Back then, he estimated, the top 1 per cent of the population controlled between 25 and 30 per cent of the US wealth. By 2016, it had risen to 40 per cent.
It’s not just America.
“Evidence points towards a rise in global wealth concentration: for China, Europe and the United States combined, the top 1 per cent wealth share has increased from 28 per cent in 1980 to 33 per cent today, while the bottom 75 per cent hovered around 10 per cent,” he wrote.
The trend seems to be accelerating. And the driving force now is easy money. For those with assets — real estate, stocks and bonds — ultra low interest rates have been a bonanza. The cash flood has pushed asset prices into the stratosphere.
For those without, the dream of becoming self-made, or even owning a home, is increasingly elusive.
It wasn’t supposed to be this way. Zero per cent interest rates and trillions of dollars of cash injections were supposed to be a temporary fix, a massive jolt to the heart of capitalism to revive the global economy.
The problem is that no-one has figured out how to remove the medicine, how to unwind the stimulus without causing a major downturn and economic chaos.
The US Federal Reserve at least tried. Until late last year, it was determined to push rates higher before Wall Street began to melt down, threatening to plunge the economy back into recession.
Global rates are heading lower
Mario Draghi raised the white flag last week. The European Central Bank boss shelved his long-awaited plans to raise interest rates in an announcement that had the whiff of panic about it.
With Italy in recession and Germany barely avoiding one, growth in the Eurozone is the slowest in four years. Mr Draghi blamed the slowdown on forces beyond his control.
“We are aware that our decisions (new stimulus) certainly increase the resilience of the Eurozone economy, but actually, can they address these factors weighing on the Eurozone economy and the rest of the world?” he asked at an ECB press conference on Thursday.
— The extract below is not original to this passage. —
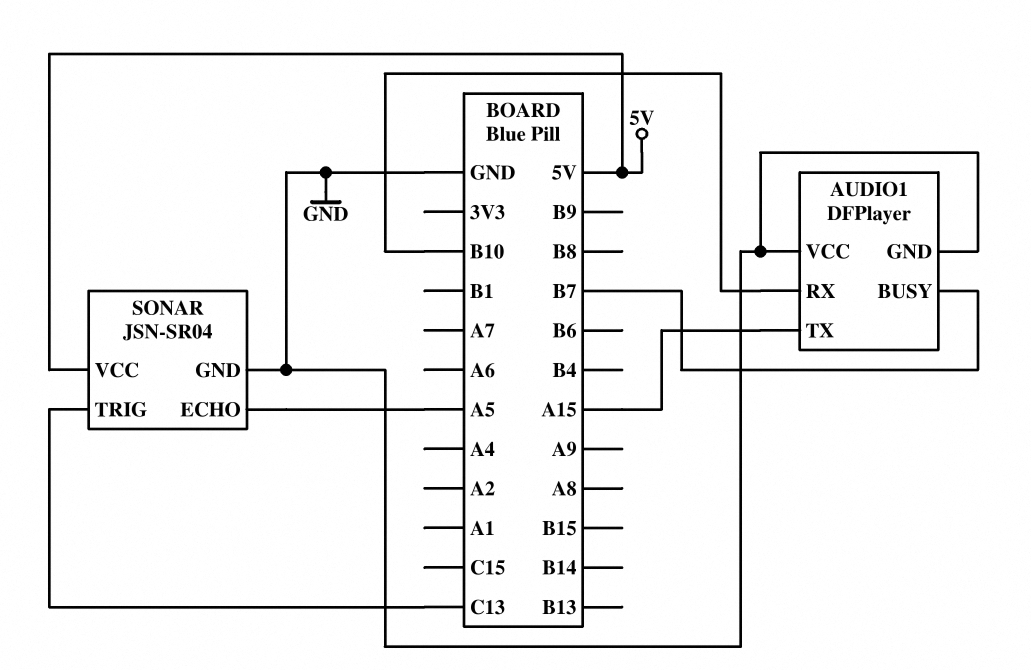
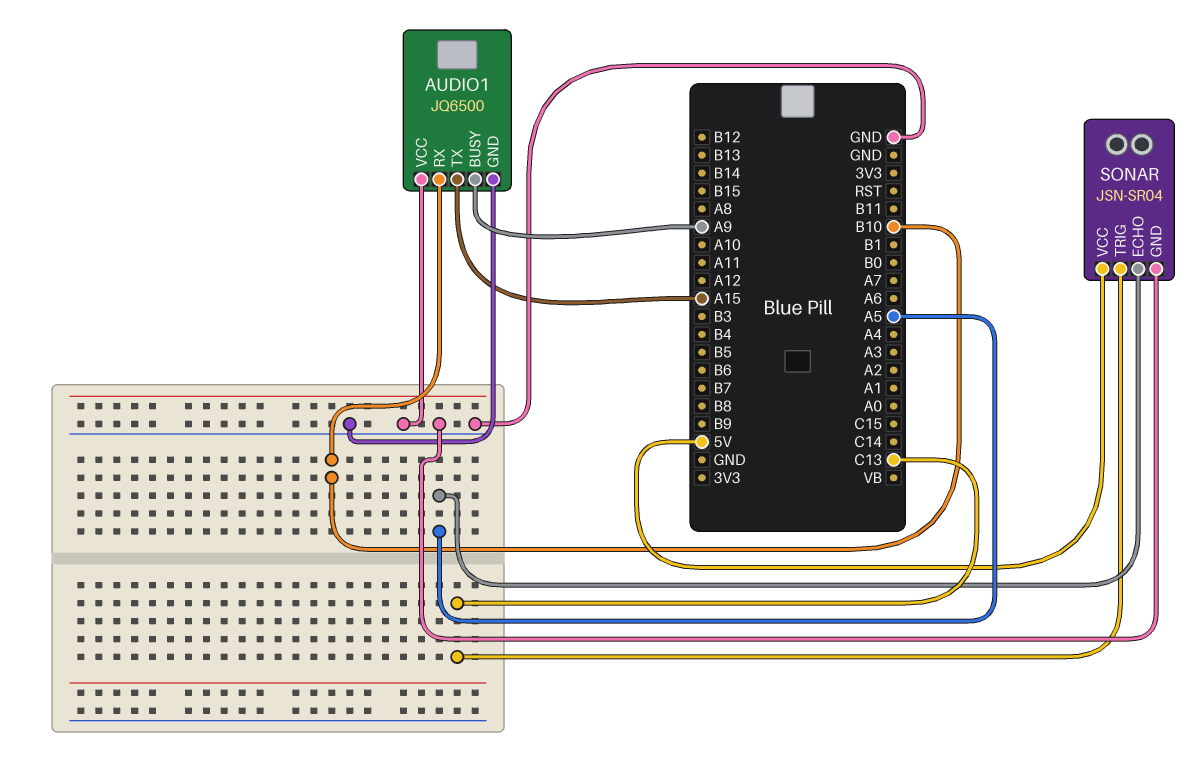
AUDIO1: DFPlayer -> JQ6500
AUDIO1 pin BUSY: B7 -> A9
“They cannot,” he answered.
China’s economy is stalling, hammered by the ongoing trade war with America. There are indications the US growth spurt has seen its best. And here at home, the latest GDP scorecard indicated our economy is not travelling at all well.
No surprises then that the Reserve Bank has dropped its insistence that the next rate move would be higher. Markets now are pencilling in two cuts this year.
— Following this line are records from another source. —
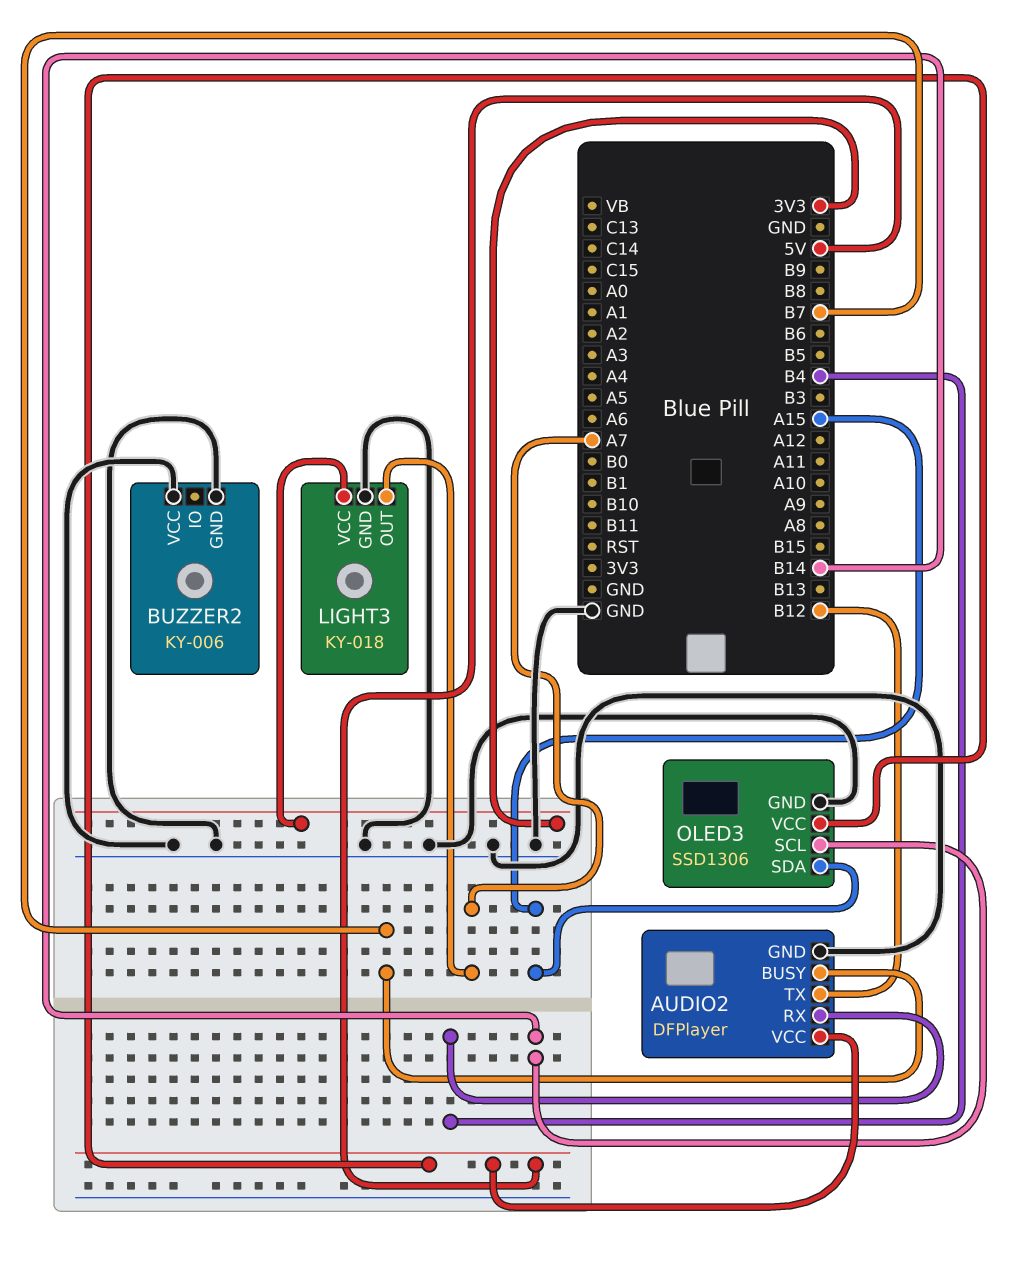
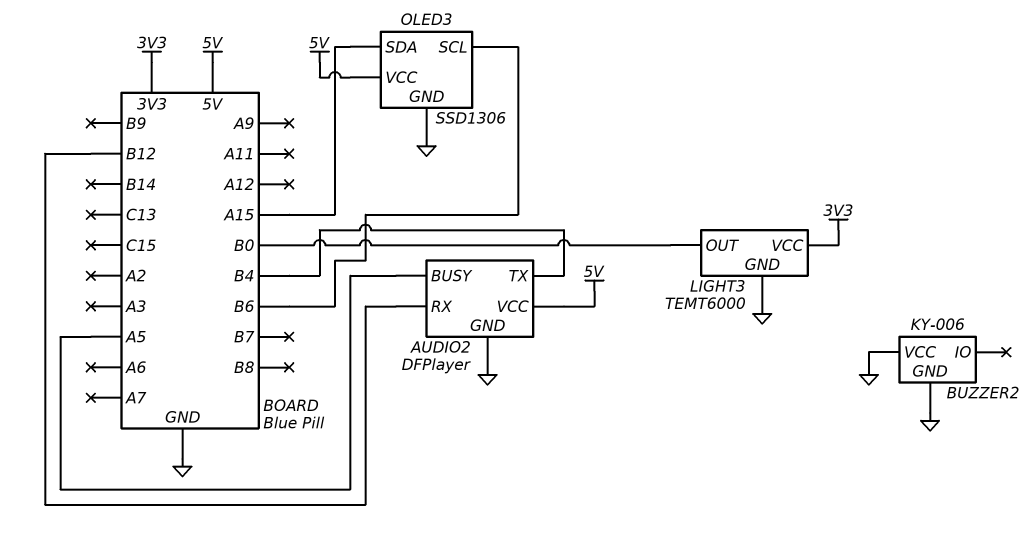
AUDIO2 pin BUSY: B7 -> A5
AUDIO2 pin RX: B4 -> B12
AUDIO2 pin TX: B12 -> B4
LIGHT3: KY-018 -> TEMT6000
LIGHT3 pin OUT: A7 -> B0
OLED3 pin SCL: B14 -> B6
Overjoyed stock traders dived in and the market enjoyed a stellar couple of trading sessions. When it comes to markets, bad news has become good again.
Politicians are promising, but not delivering
Low wages, job insecurity and a sense the game is rigged tends to quickly follow through to the political arena.
Voters across the developed world increasingly are shifting away from the centre and toward the extremes. Brexit, unrest within the European Union, the rise of Donald Trump and our own revolving door of prime ministers all bear witness to that.
That’s likely to persist and worsen for as long as the debt mountain grows and continues to prop up asset prices, as central bankers ponder just how to escape the mess.
At least it should make life easy for forecasters.